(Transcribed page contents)
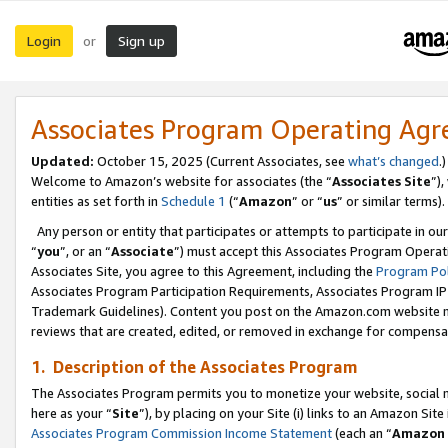
Login
Sign up
or
Associates Program Operating Ag
Updated:
October 15, 2025 (Current Associates, see
what’s changed
.)
Welcome to Amazon’s website for associates (the “
Associates Site
”)
entities as set forth in
Schedule 1
(“
Amazon
” or “
us
” or similar terms).
Any person or entity that participates or attempts to participate in ou
“
you
”, or an “
Associate
”) must accept this Associates Program Operat
Associates Site, you agree to this Agreement, including the
Program Pol
Associates Program Participation Requirements, Associates Program I
Trademark Guidelines). Content you post on the Amazon.com website m
reviews that are created, edited, or removed in exchange for compensati
1. Description of the Associates Program
The Associates Program permits you to monetize your website, social me
here as your “
Site
”), by placing on your Site (i) links to an Amazon Site
Associates Program Commission Income Statement
(each an “
Amazon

Exercise prompt:
Could you transcribe the records above exactly, leaving out any pictures?

Result for this exercise:
Login
Sign up
or
Associates Program Operating Ag
Updated:
October 15, 2025 (Current Associates, see
what’s changed
.)
Welcome to Amazon’s website for associates (the “
Associates Site
”)
entities as set forth in
Schedule 1
(“
Amazon
” or “
us
” or similar terms).
Any person or entity that participates or attempts to participate in ou
“
you
”, or an “
Associate
”) must accept this Associates Program Operat
Associates Site, you agree to this Agreement, including the
Program Pol
Associates Program Participation Requirements, Associates Program I
Trademark Guidelines). Content you post on the Amazon.com website m
reviews that are created, edited, or removed in exchange for compensati
1. Description of the Associates Program
The Associates Program permits you to monetize your website, social me
here as your “
Site
”), by placing on your Site (i) links to an Amazon Site
Associates Program Commission Income Statement
(each an “
Amazon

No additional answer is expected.